Squark comments on [LINK] Vladimir Slepnev talks about logical counterfactuals - Less Wrong Discussion
You are viewing a comment permalink. View the original post to see all comments and the full post content.
You are viewing a comment permalink. View the original post to see all comments and the full post content.
Comments (10)
It is a problem in the sense that there is no canonical way to assign these utilities in general.
True. As a side note, the Savage theorem is not quite the right thing here since it produces both probabilities and utilities while in our situations the utilities are already given.

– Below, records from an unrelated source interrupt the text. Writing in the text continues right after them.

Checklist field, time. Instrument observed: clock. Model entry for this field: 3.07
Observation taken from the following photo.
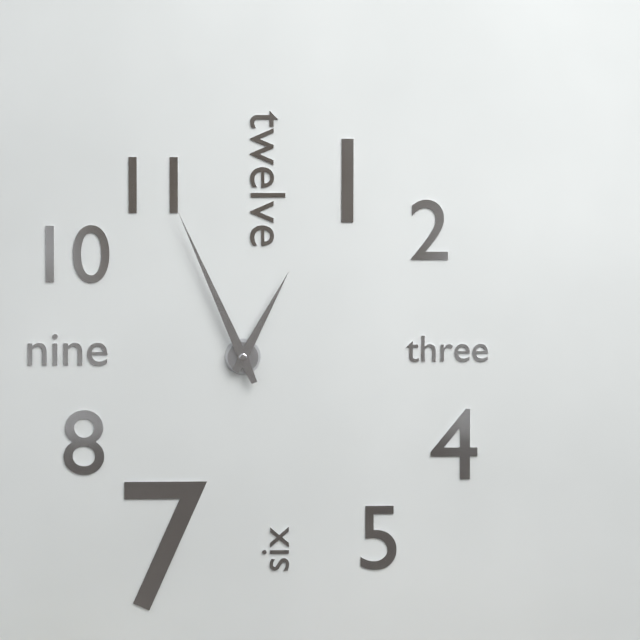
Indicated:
12.56
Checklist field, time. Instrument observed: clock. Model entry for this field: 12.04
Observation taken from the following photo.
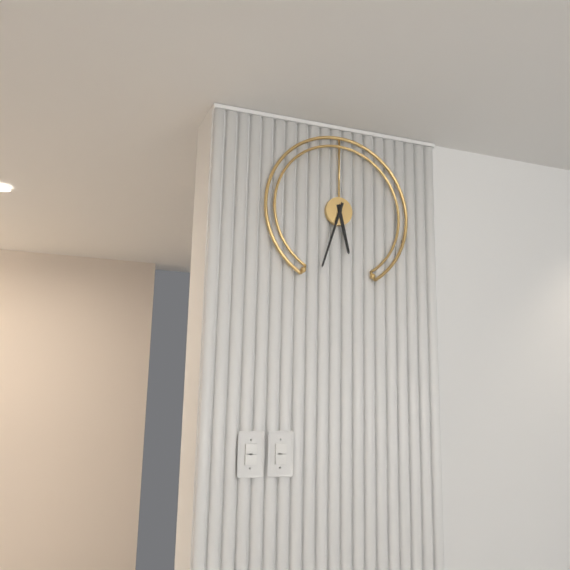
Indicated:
5.33
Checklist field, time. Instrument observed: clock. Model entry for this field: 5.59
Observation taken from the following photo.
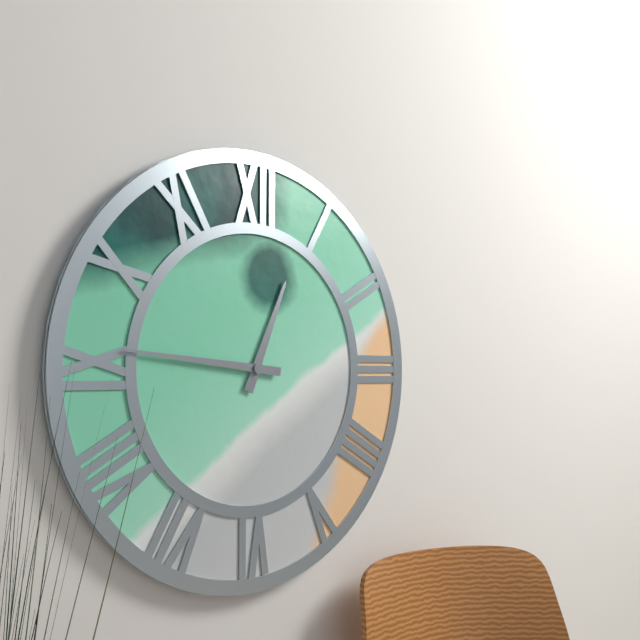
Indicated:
12.46
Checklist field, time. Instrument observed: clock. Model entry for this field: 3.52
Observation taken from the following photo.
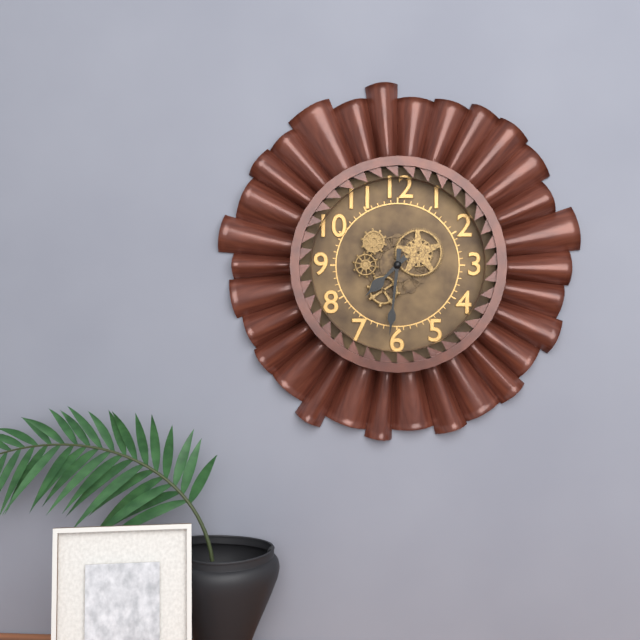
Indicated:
7.31
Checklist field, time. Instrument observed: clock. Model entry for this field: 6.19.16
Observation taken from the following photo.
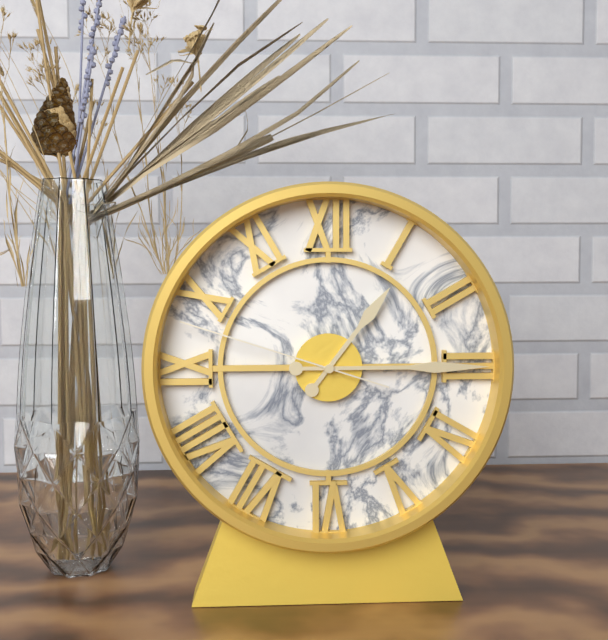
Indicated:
1.15.48
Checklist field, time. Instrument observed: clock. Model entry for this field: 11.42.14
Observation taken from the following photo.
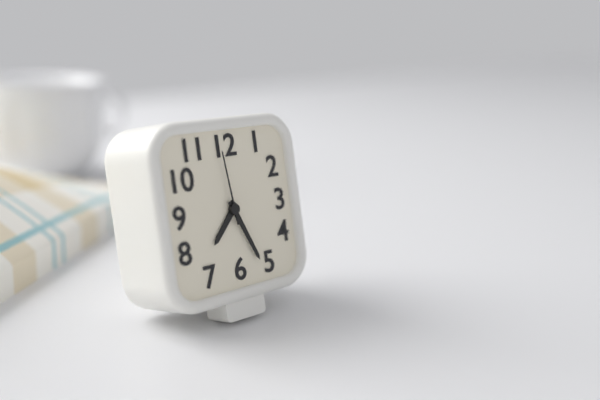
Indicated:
7.26.59
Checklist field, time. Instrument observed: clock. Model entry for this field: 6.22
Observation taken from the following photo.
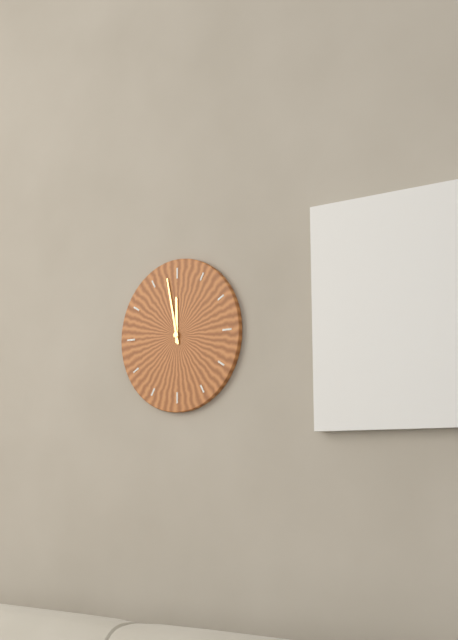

The problem is that different extensions produce complete different probabilities. For example, suppose U(AA) = 0, U(BB) = 1. We can decide U(AB)=U(BA)=0.5 in which case the probability of both copies is 50%. Or, we can decide U(AB)=0.7 and U(BA)=0.3 in which case the probability of the first copy is 30% and the probability of the second copy is 70%.
The ambiguity is avoided if each copy has an independent source of random because this way all of the counterfactuals are "legal." However, as the example above shows, these probabilities depend on the utility function. So, even if we consider sleeping beauties with independent sources of random, the classical formulation of the problem is ambiguous since it doesn't specify a utility function. Moreover, if all of the counterfactuals are legal then it might be the utility function doesn't decompose into a linear combination over copies, in which case there is no probability assignment at all. This is why Everett branches have well defined probabilities but e.g. brain emulation clones don't.